Boone, le 13 août 2026

 

Après des semaines à être déserté, le campus se remplit d’un seul coup, dans l’urgence de la reprise de lundi. Les voitures se touchent dans les rues, les coffres se vident aux abords des dortoirs, la famille s’organise autour des emménagements, installe couvertures, vaisselle, vêtements, confectionne la chambre idéale où faire vivre à son rejeton une année d’indépendance après une adolescence chaperonnée.

Dans les faits, cela m’est complètement égal. Le commencement de l’année académique ne me concerne en rien, je n’ai ni à enseigner, ni à encadrer quelque rencontre que ce soit. Et pourtant, il faut croire que le mot de rentrée, du moment qu’il plane tout autour, a enclenché chez moi de vieux réflexes, ravivant ces cauchemars qui ont marqué des décennies de ma vie onirique à la veille de reprendre les cours. Cette nuit, j’ai cherché en vain le lycée dans lequel j’étais attendue. Je ne connaissais pas son nom, mais sa rue apparemment, et j’allais d’un passant à l’autre, demandant mon chemin. Égarée par de multiples renseignements contradictoires, tout ce que je ressentais était la frayeur d’être en retard, il devenait impossible d’entrer en classe en temps voulu, au point que je me demandais s’il ne valait pas mieux assumer d’être absente, de renoncer, de rentrer chez moi, pour reparaître contrite le lendemain. Manquer le jour de la reprise, mon intériorisation des normes du travail me l’interdisait cependant.

Enfin, je me suis trouvée dans la cour de l’établissement. Les élèves sont montés, or, me voilà envahie par une nouvelle inquiétude : j’ignore tout de mon emploi du temps. Ai-je même cours à cette heure ? Je n’ai pas de réponse à cette question. Assez penaude, je me présente devant quelqu’un qui doit être une surveillante générale : elle désigne ma salle par un numéro. Manifestement, je suis étrangère à la configuration des lieux, je dois tâtonner affreusement, guidée seulement par le bruit de voix contrastant avec le silence qui règne ailleurs, là où les professeurs sérieux ont pris en charge leur groupe depuis longtemps.

La dernière étape de ma dégringolade consiste dans ce vide mental qui me vient devant des élèves dont je ne connais pas le niveau, j’ignore jusqu’au contenu qu’il me faut leur dispenser. Me traverse vaguement l’idée qu’une dictée conviendrait, mais une dictée pour faire connaissance, n’est-ce pas la pire ânerie ?

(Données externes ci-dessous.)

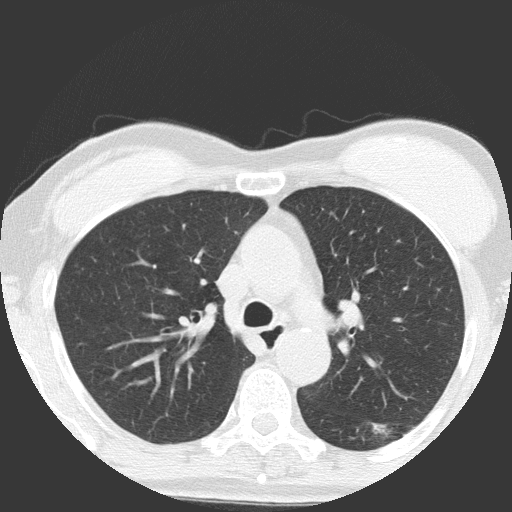
Chest CT (low-dose screening protocol), one axial image. Baseline screening round. Lung window (W 1500 / L -600 HU). 2 mm slice thickness. Lung (sharp) reconstruction kernel (FC51). Slice 48 of 149 in the series. Female participant, aged 64 years at enrolment.
- Expert reader's lesion annotation, bounding box (x1, y1, x2, y2) in pixels: (329, 401, 418, 470).
- Reader record for this screening exam (exam-level; its link to the box is not recorded): non-calcified nodule or mass ≥4 mm, right upper lobe, 4 × 4 mm, poorly defined margins, ground glass attenuation.
- Note: the box lies in the patient's left hemithorax on this image, whereas the reader's record names the right lung; they may be different findings.
- Later outcome: lung cancer diagnosed 932 days after this screen (after the third annual screen) — adenocarcinoma, NOS, left lower lobe, moderately differentiated (G2), stage IA (AJCC 6th edition), 17 mm at pathology.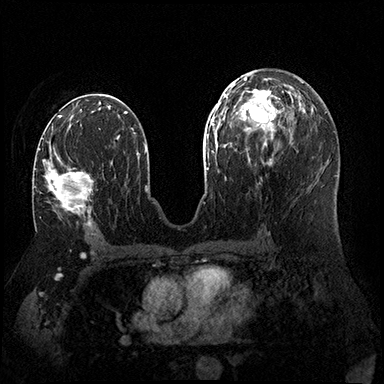
Breast MRI (dynamic contrast-enhanced), one axial slice; position 88 of 200 along the scan axis; dynamic contrast-enhanced series, time point 2 of 8 at this slice position (early post-contrast); 3 T; TE 2.3 ms, TR 4.4 ms; 1 mm slice thickness; 384 × 384 image matrix, field of view 360 × 360 mm. Female patient.
Structures marked on this image (semi-automatically segmented with operator editing):
- enhancing-tissue mask used for the functional tumour volume (all voxels passing the contrast-enhancement thresholds inside the analysis volume; usually the tumour): bounding box (x1, y1, x2, y2) in pixels: (44, 148, 93, 224)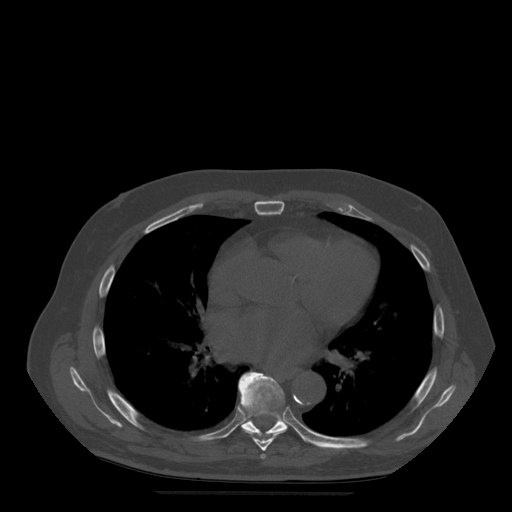
CT including the spine, one axial slice; slice 324 of 522 in the series (ordered by position); bone window (W 1800 / L 400 HU); 1.25 mm slice thickness; 512 × 512 image matrix, field of view 420 × 420 mm. Patient age 72 years. Case-level facts recorded for this patient, not image findings: primary cancer: prostate.
Outlined on this slice (semi-automatically segmented with operator editing):
- T6 vertebra: bounding box [x1, y1, x2, y2] px = [260, 454, 266, 459]
- T7 vertebra: [239, 373, 288, 451]
- T8 vertebra: [239, 372, 309, 443]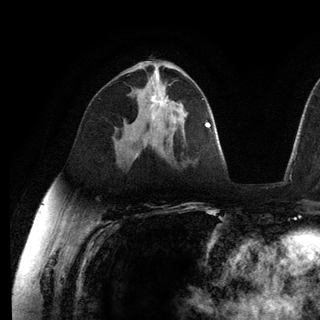
Breast MRI (dynamic contrast-enhanced), one axial slice. Slice 71 of 136 in the series (ordered by position). Cropped to one breast. Dynamic contrast-enhanced series, time point 2 of 6 at this slice position (early post-contrast). 3 T. TE 2.8 ms, TR 7.3 ms. 1.2 mm slice thickness. 320 × 320 image matrix, field of view 225 × 225 mm. Female patient.
Structures marked on this image (semi-automatic segmentation, software-assisted and operator-edited):
- enhancing-tissue mask used for the functional tumour volume (all voxels passing the contrast-enhancement thresholds inside the analysis volume; usually the tumour): bounding box <151,96,167,122> (left, top, right, bottom; pixels)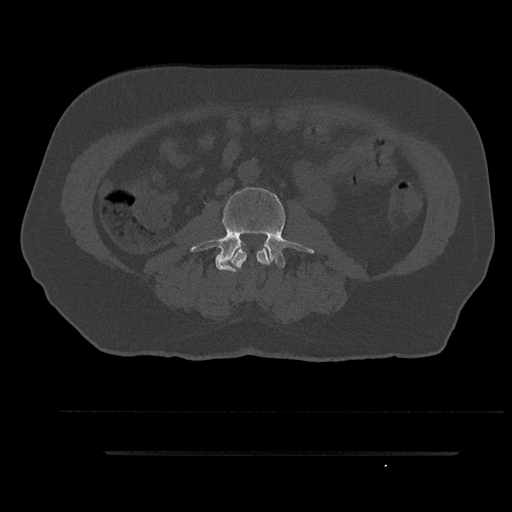
CT including the spine, one axial slice. Slice 61 of 797 in the series (ordered by position). 120 kVp. Bone window (W 1800 / L 400 HU). 512 × 512 image matrix, field of view 432 × 432 mm. Patient: male, 63 years. Case-level facts recorded for this patient, not image findings: primary cancer: renal; vertebrae with lytic lesions (as recorded): T8.
Annotated regions visible in this slice (semi-automatic segmentation, software-assisted and operator-edited):
- L2 vertebra: bounding box (x1, y1, x2, y2) in pixels: (231, 249, 270, 272)
- L3 vertebra: (190, 185, 314, 272)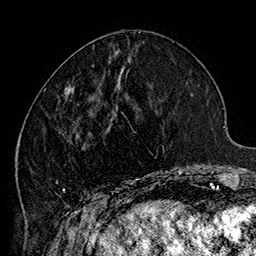
Breast MRI (dynamic contrast-enhanced), one axial slice. Position 62 of 160 along the scan axis. Cropped to one breast. Dynamic contrast-enhanced series, time point 2 of 7 at this slice position (early post-contrast). 1.5 T. TE 2.8 ms, TR 5.4 ms. 1 mm slice thickness. 256 × 256 image matrix, field of view 180 × 180 mm. Female patient.
Structures marked on this image (semi-automatically segmented with operator editing):
- enhancing-tissue mask used for the functional tumour volume (all voxels passing the contrast-enhancement thresholds inside the analysis volume; usually the tumour): bounding box [x1, y1, x2, y2] px = [44, 72, 185, 205]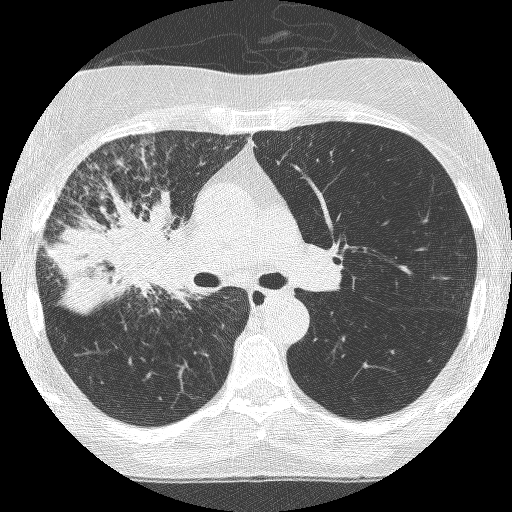
Axial slice from a low-dose chest CT screening exam. Third annual screen. Lung window (W 1500 / L -600 HU). 120 kVp. Slice 160 of 253 in the series. 512 × 512 image matrix, field of view 294 × 294 mm. Female, age 64 years at enrolment. Former smoker at enrolment.
Expert reader's lesion annotation, bounding box (x1, y1, x2, y2) in pixels: (78, 200, 204, 327). The exam's reader record, not a measurement of the box and not confirmed to be the same lesion: non-calcified nodule or mass ≥4 mm, right upper lobe, 49 × 43 mm, spiculated (stellate) margins, soft tissue attenuation, pre-existing on the prior screen: yes; interval growth: yes. Official screen result: positive, other. Participant outcome: lung cancer diagnosed 7 days after this screen — adenocarcinoma, NOS, right upper lobe, right middle lobe, right hilum, stage IV (AJCC 6th edition), 85 mm at pathology.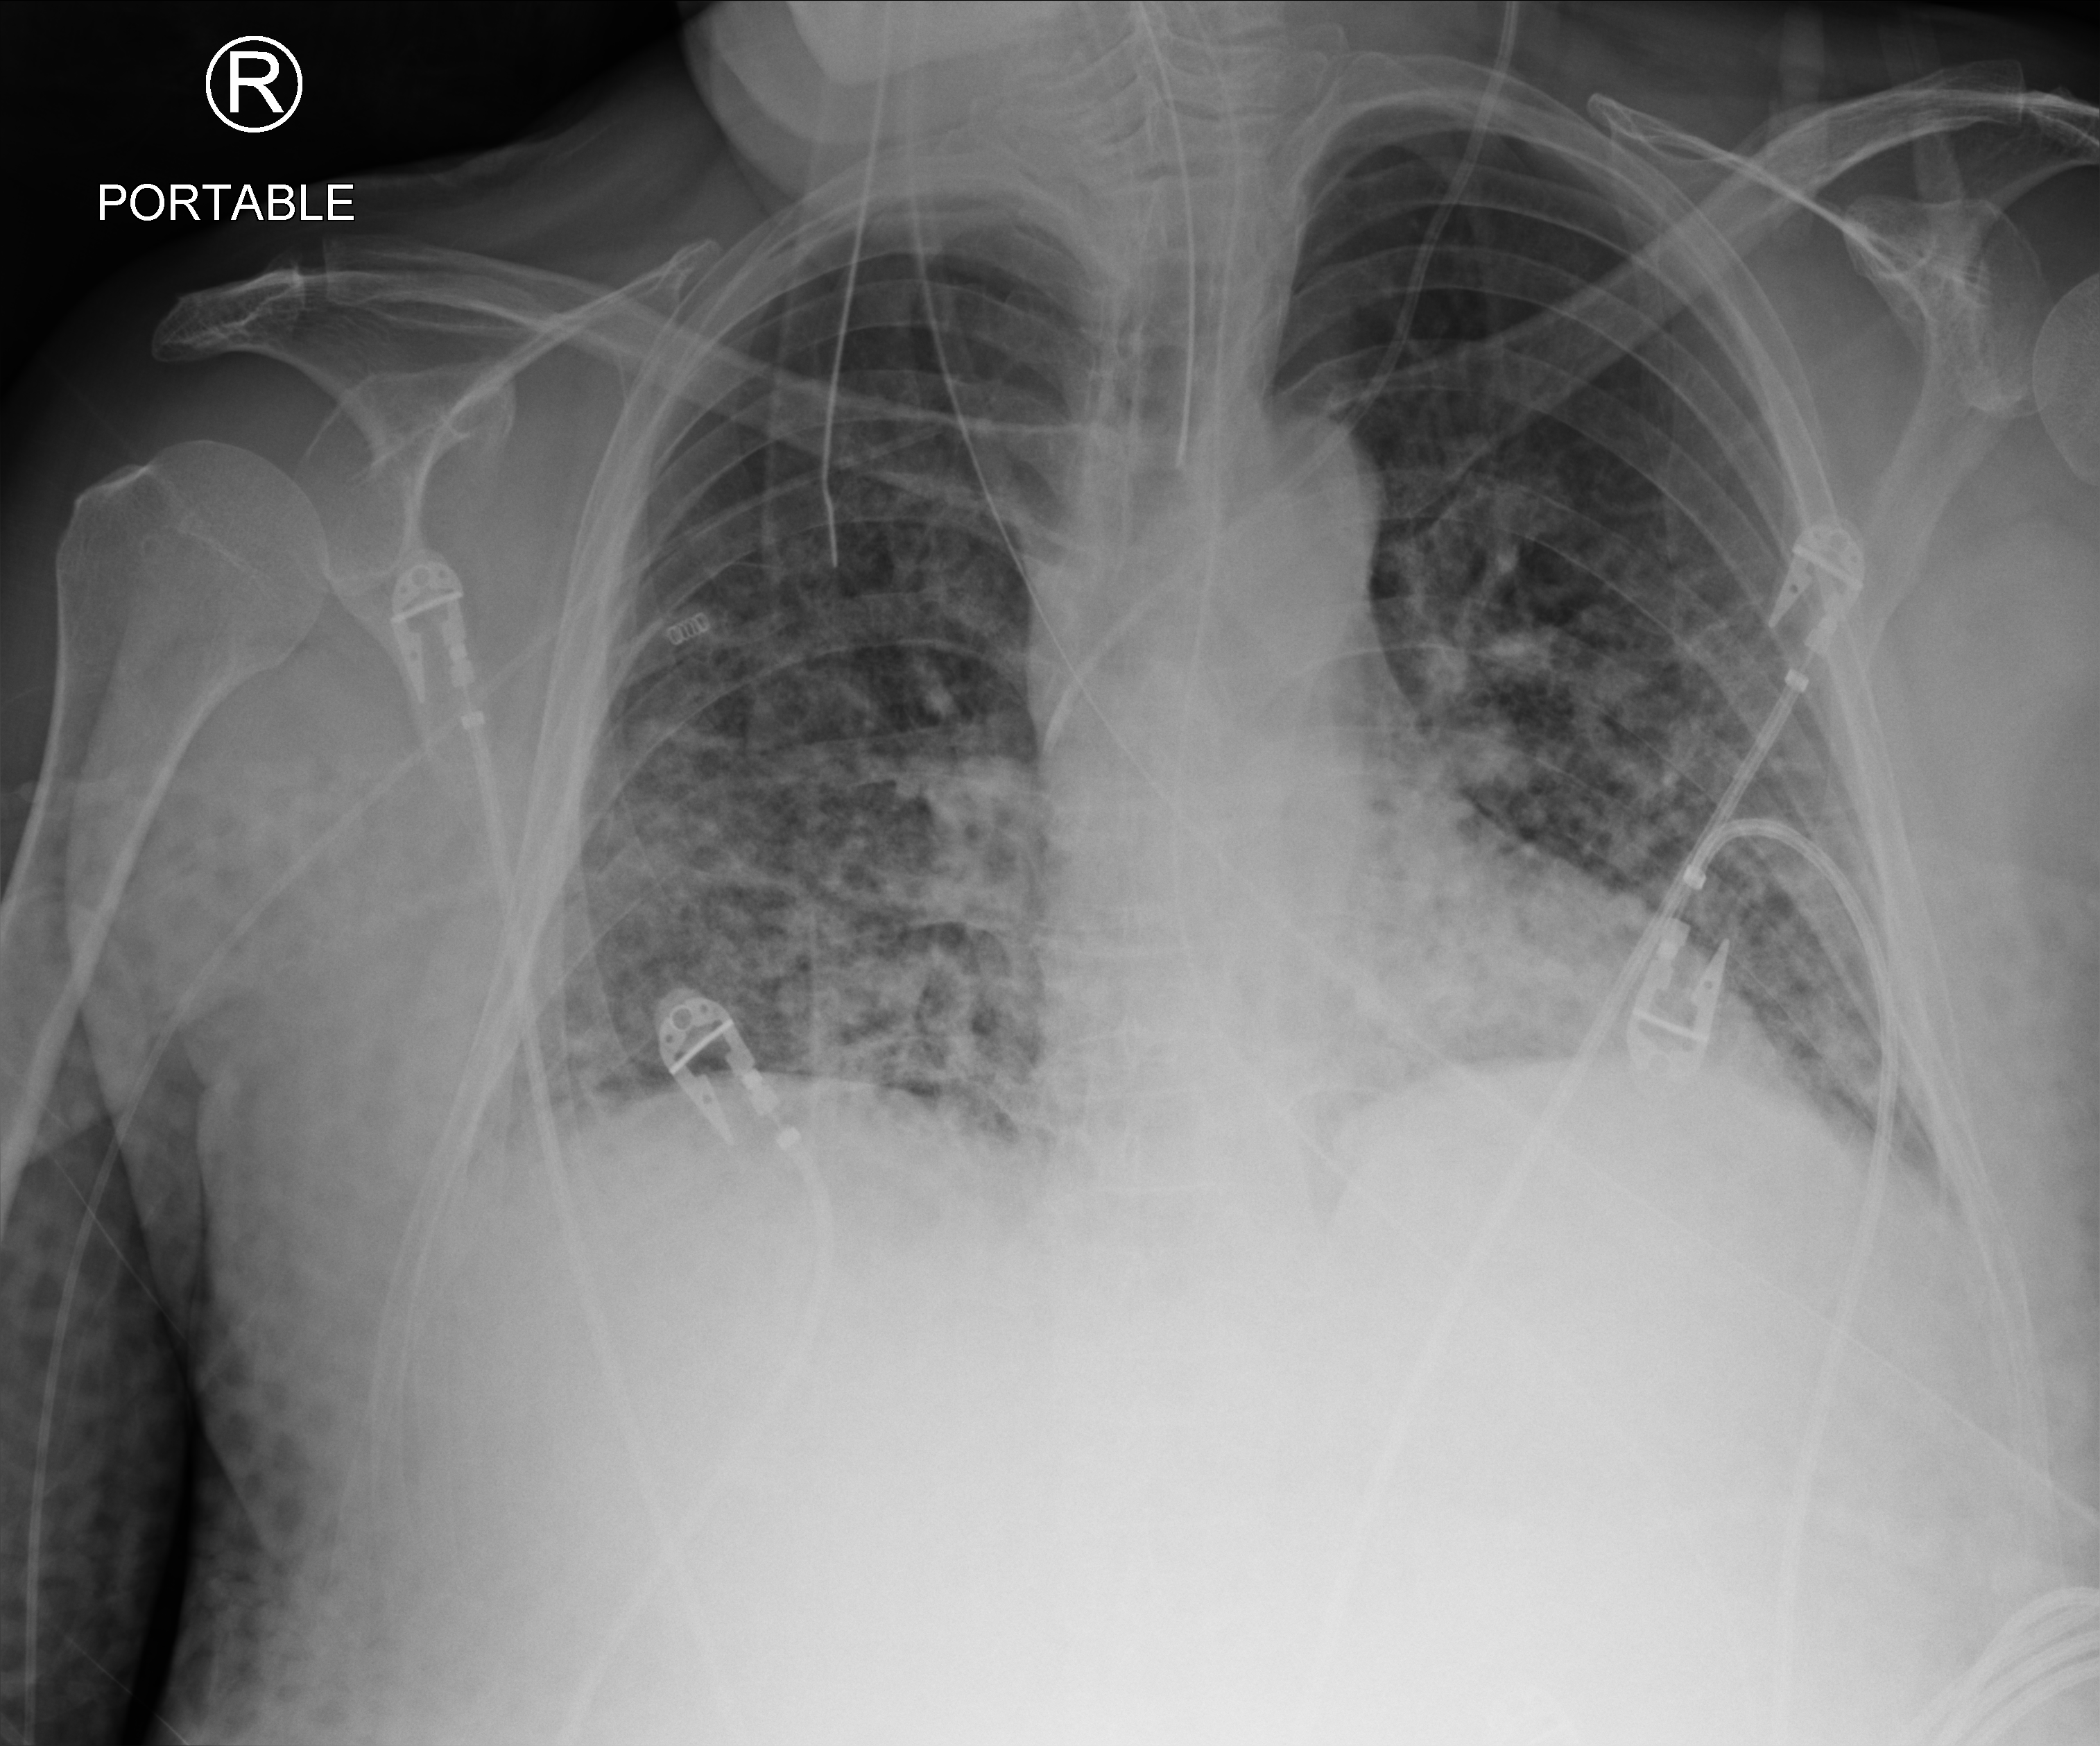
Portable chest radiograph; anteroposterior (AP) projection. Male patient hospitalised with COVID-19, age 60–74 years.
Admission-level facts for this patient (not findings on this image; timing relative to this image not recorded):
- mechanically ventilated during this hospital stay: yes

L’on dit parfois que l’on assied son autorité dans les premières minutes : je me convaincs que j’ai tout perdu, maîtrise, crédibilité, respectabilité, l’année entière n’est déjà plus qu’une suite d’avanies, d’affronts, d’heures endurées dans la désolation. À ce stade de déréliction, l’unique bienfait tient au réveil.

La version 2026 de mon rêve d’école reprend l’un des grands thèmes d’autrefois : le ratage. Il y faut invariablement cet ingrédient, un espace, un jour inadéquats, le cauchemar est une course tentant d’établir in extremis le juste rendez-vous, alors qu’il n’y a plus autour de moi que chausse-trapes. Dans sa formulation estudiantine, l’histoire me menait assise sur l’herbe, où, la copie d’examen sur les genoux, j’essayais d’écrire à peu près lisiblement un devoir au grand vent.

Il m’aura donc suffi de les apercevoir, tous ces candidats universitaires, pour que m’assaille de nouveau une vie entière articulée autour de ce calendrier unique et irrévocable : classe vs vacances. Et même avec le recul, sempiternellement, la classe ressort du coffre, s’installe dans ma chambre, se glisse sous les couvertures, ténébreux rappel d’une dépendance à cet encombrant chaperon.